Recently, preparing a case study for a client, I was struck by the idea of a “lurking technology”. (The history of technology is the trade secret of IT consulting, or something.) That’s one that isn’t necessarily obviously linked to the end user, has broad influence, and causes changes to happen. You can make a case that Ethernet was such a thing for the media in the 1980s and 1990s – the new colour print machines, the Apple Macs in the layout department, and the faxes and WAN technologies supporting the reporters are all influential in themselves, but they wouldn’t have worked without good local area networking to tie them together. You could say something similar about finance, and taken together, there’s a case that its influence has been mostly evil:-)
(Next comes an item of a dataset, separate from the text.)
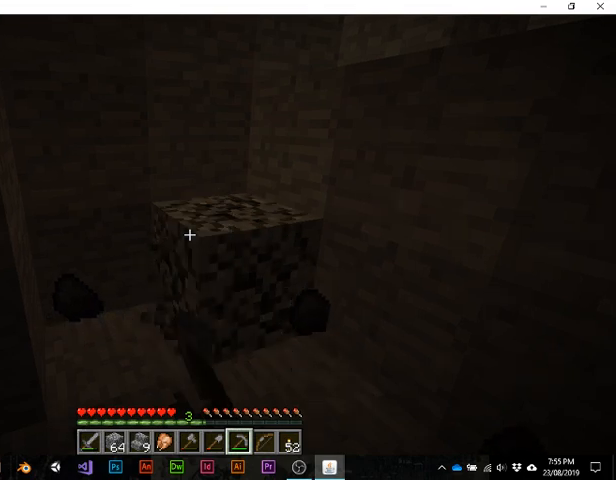
Gameplay with keyboard; each line is a JSON object with the keys held at the frame after it. "events" lists presses ("down") and releases ("up") of "1", "2", "3", "4", "5", "a", "alt", "b", "c", "ctrl", "d", "e", "f", "g", "q", "r", "s", "shift", "space", "t", "tab", "v", "w", "x" and "z" between this image and that frame as [ms after this image, input, new state], when the widget could be followed in between. No other keys are recorded. Mouse input is not recorded.
{"keys": ["w"], "events": [[467, "w", "down"]]}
But the one I fixed on was distributed version-control. (I thought of Whitworth’s screw-originating machine, but I felt it might be a bit recondite.) It’s easy enough to see that there are a hell of a lot of Linux/Apache/MySQL/programming language beginning with P servers out there, and an absolutely enormous number of Android devices, to say nothing of BSD Unix-based iPhones. And it’s even easier to crack out 800 shiny radical words on the joy of open source.
However, just remember the last time you circulated a document for comment around a dozen people and what a pain in the arse that was. Now scale up to a million lines of code and several hundred contributors distributed around the world, and require that every change be submitted to automated testing, and imagine just how much pain and trouble and time this is going to involve.
The lurking technology that fixes this, and makes it possible, is distributed version control. Like all lurking technologies, very few people really care, a few more master it as part of a trade, and a bigger pool just assume it’s there. Of course, the people who do care over-care and imagine you could just sling the statute book in Github, and of course they are wrong, as a real expert points out here.